» **Trecho para leitura**:
5. Sob alguns aspectos, o meu venerado Predecessor
viu este Ano como uma “consequência e exigência pós-conciliar”, bem ciente das
graves dificuldades daquele tempo, sobretudo no que se referia à profissão da
verdadeira fé e da sua reta interpretação. Pareceu-me que fazer coincidir o
início do Ano da Fé com o cinquentenário da abertura do Concílio Vaticano II
poderia ser uma ocasião propícia para compreender que os textos deixados em
herança pelos Padres Conciliares, segundo as palavras do Beato João Paulo II, “não
perdem o seu valor nem a sua beleza. É necessário fazê-los ler de forma tal que
possam ser conhecidos e assimilados como textos qualificados e normativos do
Magistério, no âmbito da Tradição da Igreja. Sinto hoje ainda mais intensamente
o dever de indicar o Concílio como a grande graça de que beneficiou a Igreja no
século XX: nele se encontra uma bússola segura para nos orientar no caminho do
século que começa”. Quero aqui repetir com veemência as palavras que disse a
propósito do Concílio poucos meses depois da minha eleição para Sucessor de
Pedro: “Se o lermos e recebermos guiados por uma justa hermenêutica, o Concílio
pode ser e tornar-se cada vez mais uma grande força para a renovação sempre
necessária da Igreja”.
6. A renovação da Igreja realiza-se também através
do testemunho prestado pela vida dos crentes: de facto, os cristãos são
chamados a fazer brilhar, com a sua própria vida no mundo, a Palavra de verdade
que o Senhor Jesus nos deixou. O próprio Concílio, na Constituição dogmática
Lumen gentium, afirma: “Enquanto Cristo “santo, inocente, imaculado” (Heb 7,
26), não conheceu o pecado (cf. 2 Cor 5, 21), mas veio apenas expiar os pecados
do povo (cf. Heb 2, 17), a Igreja, contendo pecadores no seu próprio seio,
simultaneamente santa e sempre necessitada de purificação, exercita
continuamente a penitência e a renovação. A Igreja “prossegue a sua
peregrinação no meio das perseguições do mundo e das consolações de Deus”,
anunciando a cruz e a morte do Senhor até que Ele venha (cf. 1 Cor 11, 26). Mas
é robustecida pela força do Senhor ressuscitado, de modo a vencer, pela
paciência e pela caridade, as suas aflições e dificuldades tanto internas como
externas, e a revelar, velada mas fielmente, o seu mistério, até que por fim se
manifeste em plena luz”.
Nesta perspectiva, o Ano da Fé é convite para uma
autêntica e renovada conversão ao Senhor, único Salvador do mundo. No mistério
da sua morte e ressurreição, Deus revelou plenamente o Amor que salva e chama
os homens à conversão de vida por meio da remissão dos pecados (cf. At 5, 31).

» **Instrução A**:
No trecho sobre o Ano da Fé, com que data se fez coincidir o início desse Ano?
O trecho e os registros têm origens diferentes.

» **Dados de origem**:
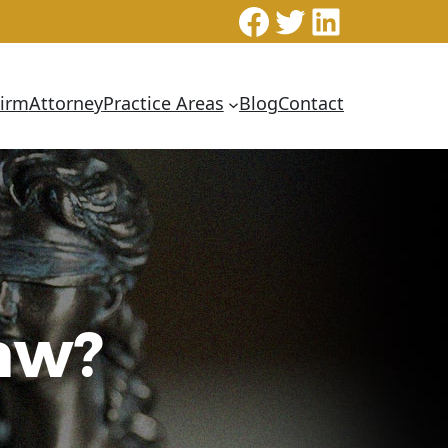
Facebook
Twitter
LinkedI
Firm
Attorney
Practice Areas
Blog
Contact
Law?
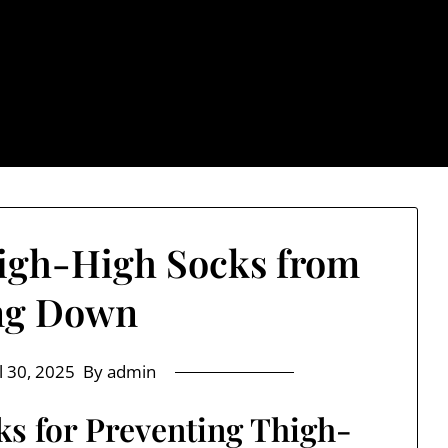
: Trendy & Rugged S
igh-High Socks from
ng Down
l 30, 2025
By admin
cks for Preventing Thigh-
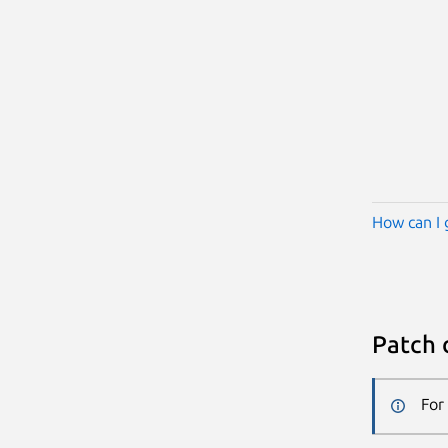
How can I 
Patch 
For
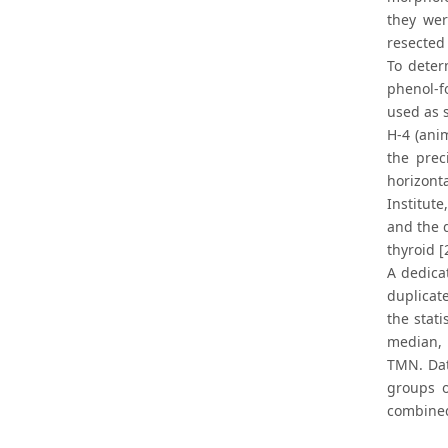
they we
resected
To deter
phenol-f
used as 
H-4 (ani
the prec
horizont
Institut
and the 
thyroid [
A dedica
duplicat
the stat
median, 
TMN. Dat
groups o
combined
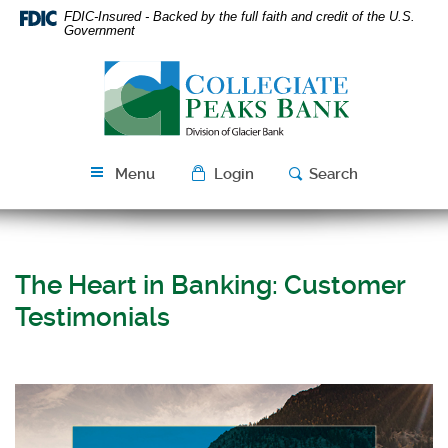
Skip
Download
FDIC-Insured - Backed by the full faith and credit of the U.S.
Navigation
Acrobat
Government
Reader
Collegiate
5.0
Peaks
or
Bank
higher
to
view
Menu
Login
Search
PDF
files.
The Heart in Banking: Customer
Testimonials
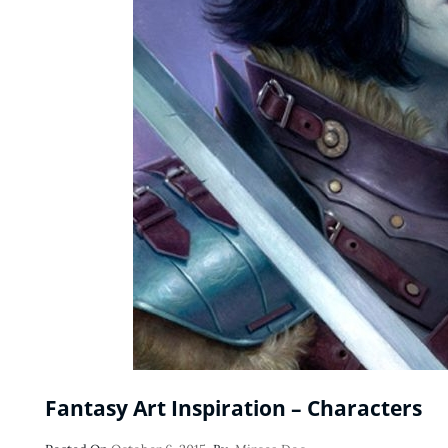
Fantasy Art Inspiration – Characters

» **Instrução B**:
Edite os registros começando em "Trendy & Rugged S" e terminando no fim dos registros, trocando "Login" por "Sign In" e mantendo todo o resto igual. Não inclua as imagens.

» **Resposta A**:
Com o cinquentenário da abertura do Concílio Vaticano II.

» **Resposta B**:
: Trendy & Rugged S
igh-High Socks from
ng Down
l 30, 2025
By admin
cks for Preventing Thigh-
How can I 
Patch 
For
they we
resected
To deter
phenol-f
used as 
H-4 (ani
the prec
horizont
Institut
and the 
thyroid [
A dedica
duplicat
the stat
median, 
TMN. Dat
groups o
combined
Skip
Download
FDIC-Insured - Backed by the full faith and credit of the U.S.
Navigation
Acrobat
Government
Reader
Collegiate
5.0
Peaks
or
Bank
higher
to
view
Menu
Sign In
Search
PDF
files.
The Heart in Banking: Customer
Testimonials
Fantasy Art Inspiration – Characters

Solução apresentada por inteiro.